La cause de Rosa Luxembourg et Clara Tsetkine est-elle toujours d'actualité en Russie ? Même si ce sont les fleuristes qui profitent le plus du 8 mars, jour férié depuis les années 1960, cette fête reste un incontournable pour la population russe.

«Tu veux que tes copines t'envient ou bien tu as envie de rendre ton copain jaloux ? Rien de plus facile ! La location d’un bouquet de 101 roses ne te coûtera que 1000 roubles [16 euros environ] et tu auras dix minutes pour faire autant de selfies que tu veux !», expliquait une petite publicité russe diffusée sur Instagram à la veille de la Journée de la femme. Oubliés (ou presque) la parité homme-femme, le combat pour l'égalité des droits, la quête d’un bouquet parfait prédomine, surtout au sein de la gent masculine. Le 8 mars s'est pratiquement métamorphosé en un 14 février bis, même si le portrait de Rosa Luxembourg fait de temps à autre surface sur les réseaux sociaux.

Ce n’est pas que le féminisme n’ait pas d'adeptes en Russie. Les femmes russes ont simplement une perception différente du combat pour l'égalité des droits. Et c’est l’héritage soviétique qui pèse sur elles. Les acquis du système soviétique ont de quoi impressionner : les femmes ont eu le droit de vote en 1917 (merci la Révolution) alors qu’en France elles ne l'ont obtenu qu’en 1944. Le droit à l’avortement a été reconnu en 1920 par le pouvoir soviétique (les femmes et les hommes construisaient le communisme à armes égales) alors qu'en France, Simone de Beauvoir n'a appelé à la légalisation de l’avortement que 50 ans plus tard, dans le «Manifeste des 343». 

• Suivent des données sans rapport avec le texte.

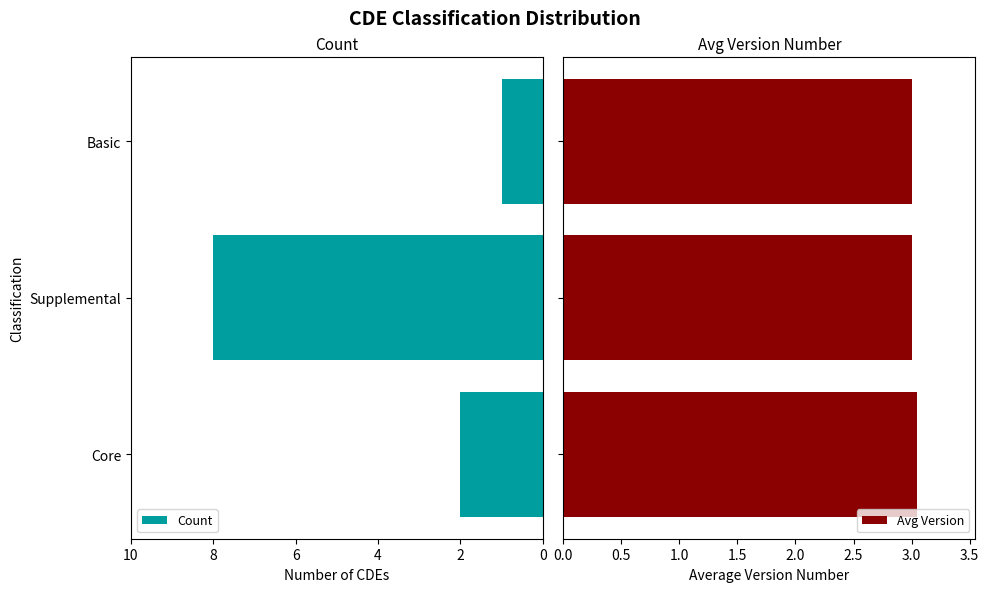

Count the Count values in the range 1 to 8.

3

Première femme-cosmonaute, des femmes pilotes, des femmes polaires et bien d’autres premières encore. Mais c’est la Seconde Guerre mondiale qui a principalement «contribué» à l’émancipation des femmes. La plupart des hommes étant partis combattre au front, les femmes sont restées dans les usines pour fabriquer les chars et les armements dont l'armée avaient besoin. Après la guerre et ses 27 millions de morts, des hommes à une majorité écrasante, c’est une nouvelle fois sur les épaules de femmes que la tâche de reconstruire le pays est retombée.

A tel point que l'image de «femme forte» dont bénéficie la femme russe est encore bien ancrée dans la société d'aujourd’hui. Selon un rapport de la société d’audit Grant Thornton datant de mars 2017 «Women in business», la Russie arrive en première position mondiale des pays où les femmes occupent des postes haut-placés. 47%, soit une progression de 7 % par rapport à 2015. La France ne figure pas dans les top 6. 

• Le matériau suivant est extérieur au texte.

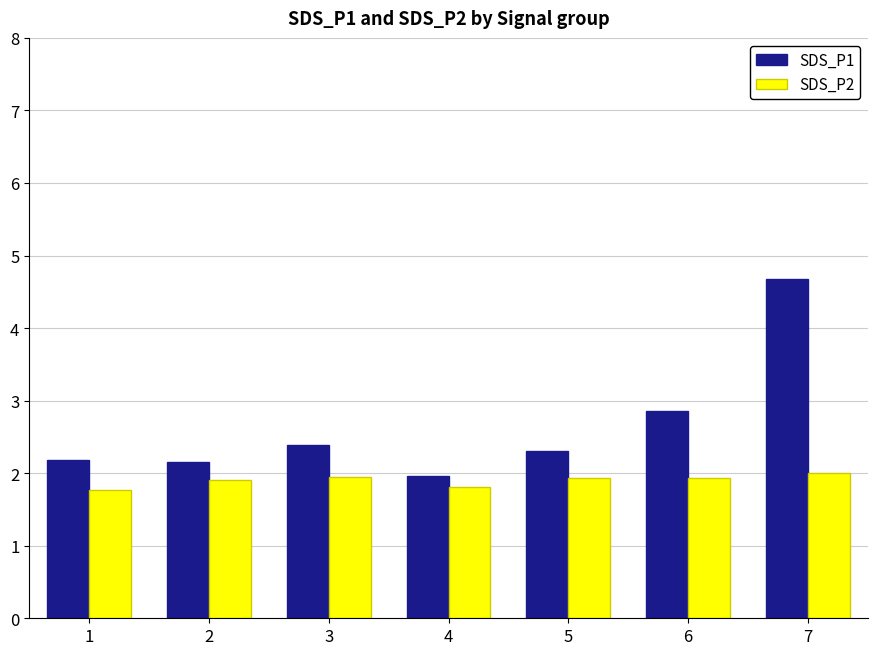

What is the highest value of the SDS_P2 series?

2.0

La législation actuelle interdit à un employeur de licencier une femme durant son congé maternité, qui légalement, dure jusqu’à ce que son enfant ait atteint l’âge de trois ans. S’il s’agit d’une mère célibataire elle est «intouchable» jusqu’à ce que sa progéniture ait atteint l’âge de 14 ans. 

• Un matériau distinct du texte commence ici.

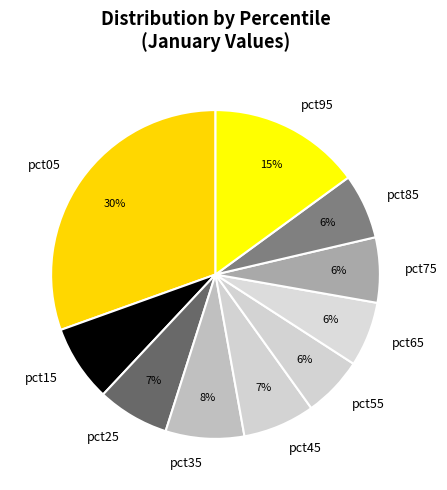

What is the ratio of the value at pct35 to the value at pct05?

0.3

L'idéal soviétique de la femme-directrice d’usine, comme dans le film soviétique oscarisé Moscou ne croît pas aux larmes, qui arrive à élever ses enfants tout en maintenant sa maison propre et ordonnée pèse beaucoup sur les femmes russes d'aujourd’hui. C'est pour toutes ces raisons que se glisser dans la peau d'une «femme fragile», au moins une journée durant l’année, et se pavaner avec un bouquet loué ou acheté lors de la journée du 8 mars, reste inéluctable pour une femme dans la Russie d'aujourd'hui.